Gela. Sviluppo del Golfo chiede la riapertura del dissalatore più grande d’Europa

Gela. Sviluppo del Golfo chiede la riapertura del dissalatore più grande d’Europa

L’associazione Sviluppo del Golfo di Gela chiede al governo regionale di riaprire il dissalatore più grande d’Europa sito a Gela per eliminale la carenza d’acqua per circa quattrocento mila persone. La riapertura del dissalatore darebbe lavoro almeno a trenta persone.


Con un bonifico di 10.536.000 euro, la Regione ha versato la prima delle dieci comode rate annuali alla Raffineria Eni di Gela. Il mandato di pagamento, del 5 agosto, è firmato dal dirigente del “Servizio 1” del Dipartimento regionale Acqua e Rifiuti, Alfonso Casalicchio. Nell’atto si riassume il piano (da qui al 2025) per il «ripianamento delle situazioni debitorie pregresse relative alla gestione degli impianti ed alla fornitura delle utilities del dissalatore di Gela».

È uno dei punti del protocollo d’intesa fra ministero dello Sviluppo economico, Regione, Comune, Eni e sindacati sulla riconversione della raffineria di Gela.
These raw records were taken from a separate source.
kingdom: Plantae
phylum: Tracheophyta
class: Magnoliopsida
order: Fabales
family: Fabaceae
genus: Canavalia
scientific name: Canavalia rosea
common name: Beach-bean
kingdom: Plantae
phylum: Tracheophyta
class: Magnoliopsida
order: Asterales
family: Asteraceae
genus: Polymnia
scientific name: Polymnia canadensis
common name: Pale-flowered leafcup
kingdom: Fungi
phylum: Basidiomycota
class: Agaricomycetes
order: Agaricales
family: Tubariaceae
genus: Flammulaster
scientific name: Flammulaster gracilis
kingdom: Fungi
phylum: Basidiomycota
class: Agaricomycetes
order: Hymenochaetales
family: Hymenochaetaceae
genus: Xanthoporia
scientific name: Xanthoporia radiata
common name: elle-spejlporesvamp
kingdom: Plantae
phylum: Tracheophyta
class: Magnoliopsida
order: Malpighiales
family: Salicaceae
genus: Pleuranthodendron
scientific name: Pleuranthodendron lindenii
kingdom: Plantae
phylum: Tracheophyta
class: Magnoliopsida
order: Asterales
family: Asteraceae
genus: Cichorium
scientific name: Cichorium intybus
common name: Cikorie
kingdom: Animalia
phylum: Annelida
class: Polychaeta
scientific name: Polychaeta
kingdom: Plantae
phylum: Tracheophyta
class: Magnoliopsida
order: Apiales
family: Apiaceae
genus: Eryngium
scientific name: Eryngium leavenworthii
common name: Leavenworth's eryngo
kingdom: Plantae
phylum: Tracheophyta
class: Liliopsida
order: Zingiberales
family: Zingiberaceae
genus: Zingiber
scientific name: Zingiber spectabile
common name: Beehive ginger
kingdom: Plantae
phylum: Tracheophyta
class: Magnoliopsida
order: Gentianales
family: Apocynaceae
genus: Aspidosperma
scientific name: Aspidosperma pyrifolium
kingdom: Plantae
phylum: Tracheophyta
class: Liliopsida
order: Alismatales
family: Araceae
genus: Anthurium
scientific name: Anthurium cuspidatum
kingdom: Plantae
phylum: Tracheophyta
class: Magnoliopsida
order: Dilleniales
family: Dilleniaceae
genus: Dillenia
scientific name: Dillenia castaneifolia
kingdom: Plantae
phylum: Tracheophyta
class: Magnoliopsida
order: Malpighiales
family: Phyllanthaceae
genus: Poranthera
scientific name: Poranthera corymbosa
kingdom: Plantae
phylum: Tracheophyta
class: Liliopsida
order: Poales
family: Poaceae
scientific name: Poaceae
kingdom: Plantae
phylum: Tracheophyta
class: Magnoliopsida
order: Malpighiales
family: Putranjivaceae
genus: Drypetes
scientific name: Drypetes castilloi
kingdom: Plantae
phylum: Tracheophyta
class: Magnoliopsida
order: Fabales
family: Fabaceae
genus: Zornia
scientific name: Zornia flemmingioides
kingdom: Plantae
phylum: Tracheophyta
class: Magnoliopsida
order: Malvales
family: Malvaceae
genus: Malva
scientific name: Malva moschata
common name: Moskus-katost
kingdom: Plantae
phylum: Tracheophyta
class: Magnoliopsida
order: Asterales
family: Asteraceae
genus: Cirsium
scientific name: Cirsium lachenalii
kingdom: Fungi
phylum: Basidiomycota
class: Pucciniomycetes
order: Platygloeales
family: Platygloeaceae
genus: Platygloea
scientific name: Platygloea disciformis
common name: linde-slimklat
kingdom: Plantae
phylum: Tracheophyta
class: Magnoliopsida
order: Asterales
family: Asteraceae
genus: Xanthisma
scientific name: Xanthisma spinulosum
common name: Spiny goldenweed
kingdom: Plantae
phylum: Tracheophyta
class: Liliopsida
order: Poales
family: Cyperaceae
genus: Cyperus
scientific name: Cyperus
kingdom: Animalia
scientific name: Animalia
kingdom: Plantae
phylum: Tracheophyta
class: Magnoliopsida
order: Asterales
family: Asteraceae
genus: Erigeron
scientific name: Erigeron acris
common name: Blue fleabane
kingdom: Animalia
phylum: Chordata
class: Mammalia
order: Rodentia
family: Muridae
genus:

Un accordo che, con successivi atti, porta a uno “sconto” rispetto a quanto rivendicato dall’azienda del cane a sei zampe: la richiesta arrivò fino a 140 milioni, poi ridotti a 116,6 nel bilancio 2014 dell’Eni, dopo un’auto-svalutazione del credito di 15,6 milioni nel 2012.

Un lussuoso miraggio, nel deserto che asseta la piana gelese, ma anche parte del Nisseno e dell’Agrigentino: il dissalatore fu pensato per dare 500 litri al secondo a 400mila cittadini e per una certa fase è così. Nell’epopea della Cassa del Mezzogiorno e dell’“antenata” del cane a sei zampe, l’Anic, che negli Anni 70 mettono su un’opera costata oltre un centinaio di miliardi di lire. Quattro moduli termici “multi stage flash” per succhiare il liquido dal pontile del Petrolchimico e remineralizzarla. Anche se l’acqua di Gela è passata alla storia con la geniale definizione coniata dalle autorità sanitarie locali: «Potabile, ma non bevibile».

Saremmo quasi sollevati, se fosse soltanto l’ennesima opera dei pupi. Non è così. Pagheremo - per una clausole dell’accordo per Gela, fiore siculo all’occhiello del governo Renzi - più di 10 milioni l’anno per i prossimi 10 anni. Per un impianto che non dà una goccia d’acqua dal 2010. Quando la Raffineria Eni dismise i moduli del dissalatore. Non soltanto i quattro ammorbati dall’assenza di manutenzione da parte degli enti regionali, ma anche quello inaugurato appena qualche anno prima.